Hello, again, and Happy New Year. From my lack of posts, it appears that Thanksgiving really took its toll on me. I took some time off to handle non-blog business, and as all bloggers hope, I thought I’d be able to eke out time to write a post or two. Unfortunately, that didn’t happen. But I’m back now, so thanks for sticking with me, and I hope you all enjoyed a lovely holiday season.
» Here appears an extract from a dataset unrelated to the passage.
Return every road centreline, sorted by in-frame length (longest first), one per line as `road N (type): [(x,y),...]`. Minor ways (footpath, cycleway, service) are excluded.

We rang in 2014 with a cozy dinner – and my husband and I cooked together. Not something we do often (he likes to stay out of the way, but is the first in line for tasting!). However, over the years he’s learned some skills, and was a very good sous chef last night. Here’s what he did to make this dinner come together: he prepped and made the mustard-shallot vinaigrette for the string beans, peeled the shrimp for the appetizer, minced the garlic and zested and juiced a lemon for the herb crust on the rack of lamb. But his biggest job of all? Stirring the mushroom risotto. Of course, ever the lawyer, he asked questions. “Do you really have to stand here just stirring?” “Can you stir too much? I’d hate to over-stir this.” And there were others I’ll leave out of this post. Despite the mild line of questioning, he stirred and added stock, and stirred some more, until the risotto was done. As you’ll see, it was cooked just right! (Thanks, honey.)
I’d planned to poach Bosc pears in red wine and top them with a cinnamon cream, but we were so stuffed that we decided to hold off.
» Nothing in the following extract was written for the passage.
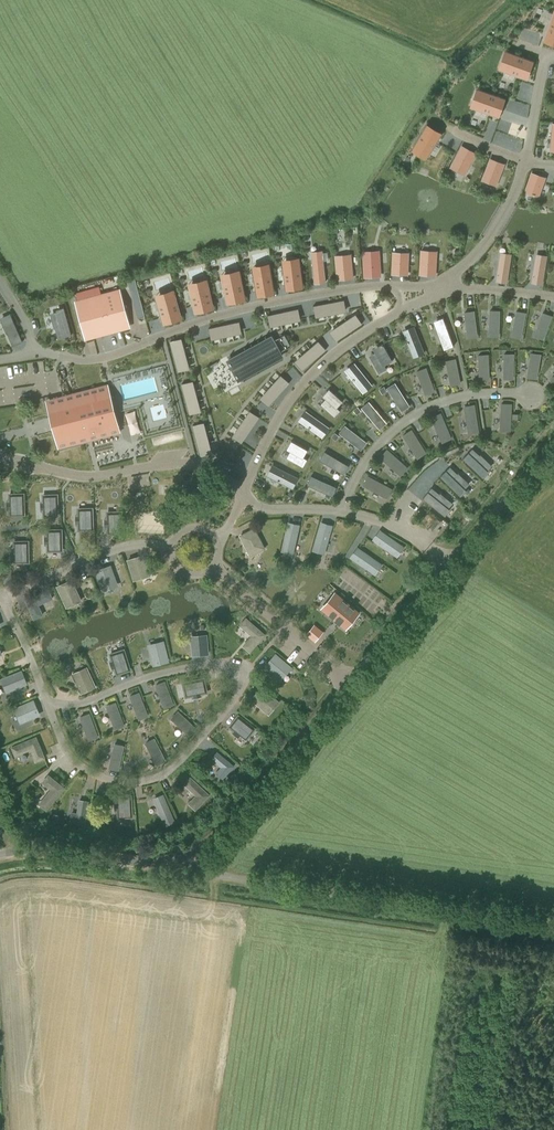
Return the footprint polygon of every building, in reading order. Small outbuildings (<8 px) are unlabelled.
[(545,39),(553,43),(553,13),(548,31),(547,30),(545,35),(546,35),(545,39)] [(525,78),(531,61),(511,53),(505,70),(517,75),(520,77),(521,76),(525,78)] [(476,108),(489,112),(488,113),(492,114),(493,114),(497,115),(503,99),(482,91),(476,108)] [(415,145),(428,153),(436,141),(439,138),(438,137),(440,134),(427,126),(415,145)] [(492,144),(521,151),(523,140),(495,134),(492,144)] [(462,146),(451,167),(458,171),(458,170),(465,173),(475,153),(462,146)] [(490,159),(482,180),(489,182),(490,181),(496,184),(504,164),(490,159)] [(534,195),(535,194),(538,196),(545,177),(532,173),(525,191),(532,193),(532,194),(534,195)] [(371,251),(364,252),(365,275),(380,275),(378,252),(371,253),(371,251)] [(421,251),(420,274),(435,275),(436,253),(429,252),(429,251),(421,251)] [(321,253),(312,254),(315,283),(325,282),(324,269),(323,269),(321,253)] [(393,253),(392,274),(407,275),(408,254),(401,254),(401,253),(393,253)] [(496,280),(507,281),(511,256),(500,254),(496,280)] [(343,255),(335,256),(338,280),(352,278),(350,256),(343,257),(343,255)] [(542,283),(546,257),(536,256),(532,281),(542,283)] [(299,264),(284,266),(286,281),(285,281),(285,285),(286,285),(287,288),(302,286),(299,264)] [(269,270),(254,272),(257,287),(256,287),(257,291),(258,294),(273,291),(269,270)] [(240,276),(223,280),(225,293),(224,293),(225,297),(226,297),(227,301),(245,298),(240,276)] [(207,285),(190,289),(193,302),(192,302),(193,306),(194,306),(195,311),(212,307),(207,285)] [(77,302),(85,333),(127,321),(119,291),(111,293),(116,312),(112,313),(107,294),(98,296),(99,299),(92,301),(91,298),(77,302)] [(174,296),(157,301),(161,313),(160,313),(161,317),(162,317),(163,322),(180,317),(174,296)] [(344,300),(313,306),(314,306),(315,315),(345,310),(344,300)] [(64,307),(63,307),(64,309),(58,311),(58,313),(52,315),(55,328),(54,328),(54,329),(55,328),(58,338),(71,335),(64,307)] [(268,316),(270,325),(300,318),(298,309),(298,308),(267,315),(268,316)] [(489,335),(498,336),(499,311),(490,310),(489,335)] [(473,311),(464,312),(468,337),(477,336),(473,311)] [(525,313),(516,311),(512,336),(521,337),(525,313)] [(543,339),(551,316),(543,313),(534,336),(543,339)] [(2,319),(8,333),(7,334),(13,346),(23,341),(11,315),(2,319)] [(335,340),(336,341),(362,323),(361,323),(356,315),(331,332),(336,340),(335,340)] [(444,349),(453,346),(444,320),(434,323),(444,349)] [(241,331),(239,322),(240,322),(239,321),(208,328),(209,329),(211,338),(241,331)] [(414,327),(405,331),(409,341),(407,341),(413,357),(424,353),(414,327)] [(279,337),(285,349),(291,346),(285,334),(279,337)] [(272,336),(228,359),(239,380),(283,357),(272,336)] [(179,372),(179,371),(188,368),(180,339),(171,341),(170,341),(178,372),(179,372)] [(325,349),(319,342),(296,362),(302,369),(302,370),(326,349),(325,349)] [(380,346),(381,347),(376,350),(378,353),(371,357),(375,363),(374,364),(379,372),(378,373),(379,373),(386,369),(384,365),(383,363),(391,359),(392,361),(382,343),(382,344),(380,346)] [(531,353),(527,377),(536,379),(540,354),(531,353)] [(504,354),(504,379),(513,379),(513,354),(504,354)] [(489,379),(487,355),(478,355),(480,380),(489,379)] [(451,385),(460,383),(455,359),(446,361),(451,385)] [(353,378),(352,379),(363,392),(372,385),(354,363),(346,370),(353,378)] [(425,368),(417,371),(425,394),(434,391),(425,368)] [(289,382),(282,376),(261,399),(268,405),(268,406),(289,382)] [(182,384),(182,383),(182,384),(190,414),(199,411),(191,382),(182,384)] [(396,400),(402,410),(409,405),(395,382),(387,387),(395,401),(396,400)] [(50,418),(58,416),(59,421),(61,429),(54,431),(57,443),(108,430),(104,411),(114,409),(108,384),(73,393),(75,398),(47,405),(50,418)] [(335,417),(340,410),(336,406),(342,400),(329,388),(327,391),(328,391),(324,396),(327,398),(322,404),(327,409),(327,410),(335,417)] [(369,401),(362,408),(372,419),(379,427),(386,422),(369,401)] [(511,404),(501,404),(500,430),(510,431),(511,404)] [(478,431),(474,405),(464,406),(469,433),(478,431)] [(357,416),(361,412),(358,408),(353,411),(357,416)] [(309,426),(308,427),(322,437),(329,427),(306,411),(300,419),(309,426)] [(241,442),(241,443),(259,417),(259,416),(259,417),(251,412),(233,437),(241,442)] [(440,414),(431,417),(442,442),(451,438),(440,414)] [(201,456),(202,455),(201,455),(210,452),(202,423),(193,425),(201,456)] [(339,433),(351,442),(352,442),(360,449),(366,442),(345,425),(339,433)] [(425,453),(411,430),(403,435),(417,458),(425,453)] [(339,437),(335,434),(331,438),(336,442),(339,437)] [(307,459),(302,456),(306,449),(291,440),(290,443),(291,444),(288,449),(291,451),(290,453),(288,457),(294,461),(300,465),(303,467),(307,459)] [(472,448),(463,458),(483,478),(484,478),(482,476),(487,472),(485,470),(490,465),(480,456),(472,448)] [(387,450),(380,457),(400,475),(407,468),(387,450)] [(325,451),(320,460),(333,468),(334,467),(343,473),(348,465),(348,466),(349,466),(325,451)] [(292,488),(298,477),(273,465),(268,474),(278,479),(277,480),(292,488)] [(461,496),(459,494),(464,490),(462,488),(467,483),(457,474),(450,466),(440,476),(460,496),(461,496)] [(311,476),(307,484),(321,491),(322,490),(332,495),(335,487),(336,487),(337,487),(311,476)] [(368,476),(363,485),(387,498),(391,489),(368,476)] [(33,504),(41,500),(32,482),(24,485),(33,504)] [(446,508),(450,502),(440,494),(432,487),(423,498),(445,516),(445,515),(444,514),(448,509),(446,508)] [(10,494),(10,501),(9,501),(9,509),(10,509),(10,515),(24,515),(24,494),(10,494)] [(43,495),(43,502),(43,510),(44,510),(44,516),(58,516),(57,495),(43,495)] [(79,530),(93,529),(92,508),(78,509),(78,516),(78,523),(79,523),(79,530)] [(107,512),(108,519),(107,519),(107,527),(108,527),(108,533),(122,533),(121,512),(107,512)] [(37,540),(46,536),(36,518),(28,522),(37,540)] [(288,524),(283,550),(293,552),(298,527),(288,524)] [(324,552),(331,527),(321,524),(314,549),(324,552)] [(250,555),(264,548),(254,528),(240,535),(250,555)] [(48,536),(47,536),(47,544),(48,544),(48,551),(62,551),(61,530),(48,530),(48,536)] [(396,555),(402,547),(381,532),(375,540),(396,555)] [(14,555),(14,562),(29,562),(28,541),(14,541),(14,548),(13,548),(13,555),(14,555)] [(374,573),(380,564),(359,549),(353,557),(374,573)] [(135,581),(150,576),(144,555),(128,560),(135,581)] [(115,588),(119,587),(120,585),(118,581),(117,580),(111,565),(97,570),(105,591),(114,588),(115,588)] [(97,592),(92,578),(76,583),(81,597),(97,592)] [(67,607),(81,600),(72,580),(57,586),(67,607)] [(35,621),(43,617),(38,605),(52,598),(48,590),(26,600),(35,621)] [(320,608),(335,619),(335,620),(339,624),(340,623),(346,628),(359,613),(335,592),(327,600),(320,608)] [(87,612),(104,611),(103,599),(86,600),(87,612)] [(250,652),(259,641),(265,634),(246,618),(240,625),(247,631),(251,635),(242,645),(250,652)] [(313,623),(306,634),(316,641),(324,630),(313,623)] [(193,655),(208,654),(206,636),(191,637),(193,655)] [(168,660),(164,643),(149,646),(153,664),(168,660)] [(131,669),(124,648),(109,653),(116,674),(131,669)] [(281,678),(291,666),(275,652),(264,664),(281,678)] [(96,686),(86,665),(77,670),(75,669),(71,671),(71,673),(73,677),(74,677),(81,693),(96,686)] [(26,683),(21,671),(2,679),(7,691),(26,683)] [(185,696),(206,692),(203,677),(182,681),(185,696)] [(163,704),(172,701),(164,682),(156,685),(163,704)] [(269,713),(279,702),(262,687),(252,699),(269,713)] [(139,693),(130,696),(139,719),(148,716),(139,693)] [(22,722),(38,715),(33,701),(16,708),(22,722)] [(107,706),(115,729),(124,726),(115,703),(107,706)] [(177,712),(171,718),(189,735),(196,728),(177,712)] [(89,740),(97,737),(89,714),(80,717),(89,740)] [(234,731),(240,736),(240,735),(246,739),(254,729),(238,715),(229,726),(234,730),(234,731)] [(44,757),(35,734),(14,743),(18,751),(30,746),(36,760),(44,757)] [(146,743),(157,765),(165,760),(154,739),(146,743)] [(109,768),(118,770),(123,746),(114,744),(109,768)] [(223,779),(234,765),(217,752),(212,758),(222,766),(216,773),(223,779)] [(47,809),(64,788),(49,775),(43,782),(52,789),(40,804),(47,809)] [(196,809),(211,793),(192,776),(185,784),(197,795),(189,803),(196,809)] [(173,821),(163,795),(154,799),(161,816),(160,816),(164,825),(173,821)] [(117,796),(117,803),(116,803),(117,810),(118,810),(118,817),(132,817),(131,796),(117,796)] [(85,824),(88,802),(79,800),(78,814),(72,813),(71,822),(85,824)]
Here’s a sampling of our lovely dinner, minus the pears, of course.
I’ve made many recipes for rack of lamb with an herbed crust, but most used a dijon-style mustard, which I sometimes find overpowering. This time, I opted for this recipe from Barefoot Contessa Ina Garten, which has a parsley-based crust with lemon zest and minced garlic. With a few slight changes, it was simple to prep and beautiful to serve.
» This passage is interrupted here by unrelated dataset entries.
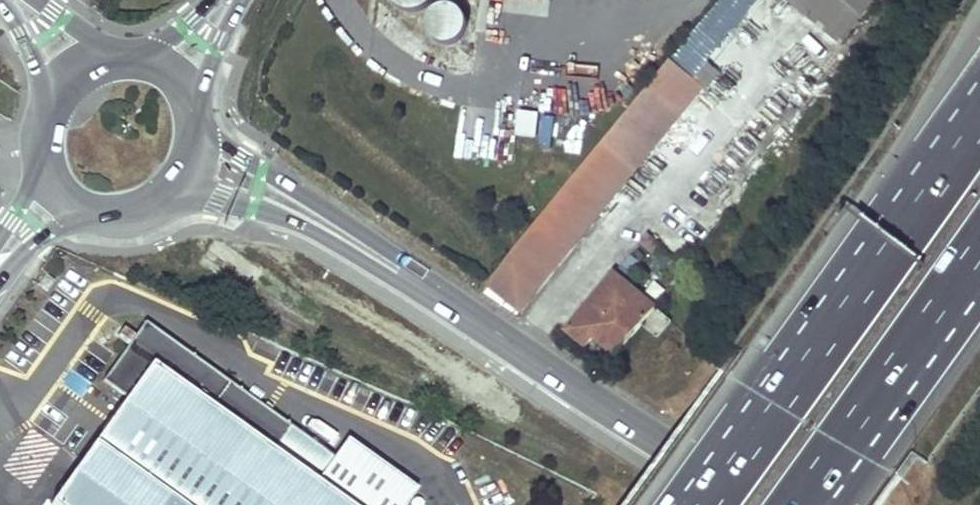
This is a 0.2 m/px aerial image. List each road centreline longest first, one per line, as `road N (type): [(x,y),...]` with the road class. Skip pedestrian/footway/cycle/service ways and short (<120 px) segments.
road 1 (motorway): [(979,130),(714,504)]
road 2 (tertiary): [(152,201),(201,196),(285,216),(525,353)]
road 3 (tertiary): [(525,353),(195,124)]
road 4 (motorway): [(799,504),(979,247)]
road 5 (tertiary): [(525,353),(766,504)]
road 6 (tertiary): [(0,281),(45,232),(104,207)]
road 7 (tertiary): [(194,117),(205,75),(245,0)]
I’ve been eager to make risotto, and the cold winter night was the perfect time for the warm, hearty dish. The mushroom risotto came together easily; I roasted the shiitakes first, then added them and Parmesan cheese to the arborio after it plumped with with chicken stock and a lot of stirring. A spritz of truffle oil added the earthy depth of flavor.
I chose a simple but healthy veggie that also prepped quickly and can be easily timed with to serve with the rest of the dishes. You can make the mustard-shallot vinaigrette ahead, snip the ends from the beans, and blanch them when needed.
We washed down our meal with my favorite, prosecco, and my husband’s wine of choice, a hearty Malbec.
Cheers to everyone out there for a happy and healthy new year. May it be filled with great meals with family and friends.